Praise, understanding, and action; worship, teaching, addressing human need. This is who we are in Christ and this is what we do; following the example our Savior, Lord, and Guide has set. We are doing God’s work here and we are open to doing even more.

Let me point our one subtle feature in today’s reading. Did you pick up on how the people who were sick and needy “were being brought” to Jesus? That means these folks did not come on their own. Someone had to encourage them to see Jesus.

At our Vestry retreat a few weeks ago we spent the better part of Saturday morning discussing our current budget shortfall; looking at why it has happened and what we can do about it. The Vestry’s top priority to address this situation is to grow the parish. Simply put, we need more members if we are going to remain a healthy, dynamic faith community. There are a number of things we can do at a leadership level to make this happen. There is at least one thing you can do… you can invite friends, neighbors, and co-workers to come to a service or event.

Years ago, when I was a new and unseasoned rector in a church that desperately needed to grow, I announced from the pulpit that I had a foolproof plan to double the average Sunday attendance in just one year. I can still envision the faces in the pews today looking back at me with rapt attention and great anticipation. Here is my plan, I said, each person here needs to get one other person to come and worship with us. And with that I could almost hear the sound a video games makes when the game is over – whaaa, whaaa, whaaa, wha! That was not a plan they wanted to execute.

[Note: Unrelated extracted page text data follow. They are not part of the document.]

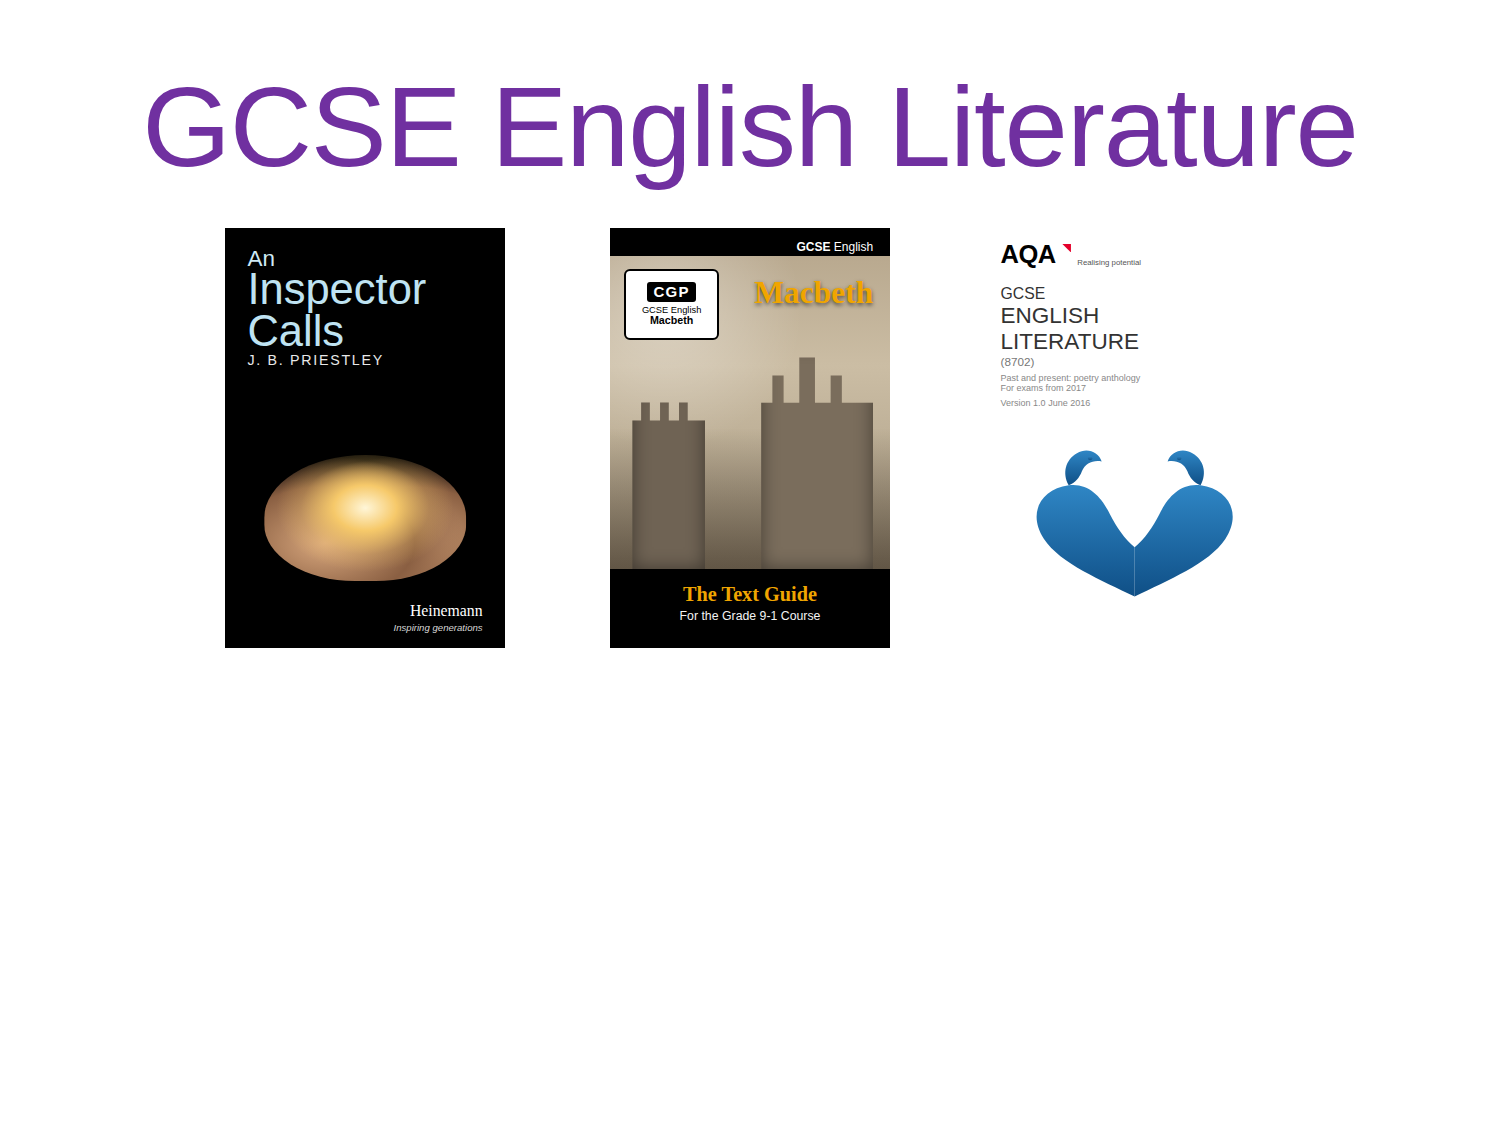GCSE English Literature
An Inspector Calls J. B. Priestley
Heinemann
Inspiring generations
An Inspector Calls — J. B. Priestley (Heinemann)
GCSE English
CGP GCSE English Macbeth
Macbeth
The Text Guide
For the Grade 9-1 Course
Macbeth — CGP Text Guide, Grade 9–1 Course
AQA Realising potential
GCSE ENGLISH LITERATURE (8702) Past and present: poetry anthology
For exams from 2017 Version 1.0 June 2016
AQA GCSE English Literature (8702) specification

When word spread around Capernaum that Jesus had encountered a possessed man in the synagogue and cast out the demon, then restored health to a woman with a raging fever, everyone in the area who knew someone in need went to that person and said, “Let me take you to see Jesus.” I find that people in great need typically stay away from church and need a good deal of encouragement to come to a place like this to find solace, strength, and healing. You can be the person who says, “Why don’t you come to church with me this Sunday.”

Those who are ‘healthy’ often don’t sense their deeper need for meaning, direction, and purpose in life. We at St. Paul’s know how participation in the life of this parish feeds us with a spiritual nourishment we desperately need and the world can not provide. Would you be wiling to share this with someone you know who does not go to church? Would you be willing to invite them here?

St. Paul’s is a good parish. We are a place of praise, understanding, and action; of worship, teaching, and addressing human need. We are warm and welcoming, a place of uncommon grace and generosity, combining reverence with joy, giving with receiving, acceptance with the challenge to grow into the full stature of Christ. Who do you know that you would like to invite to be a part of this exceptional experience?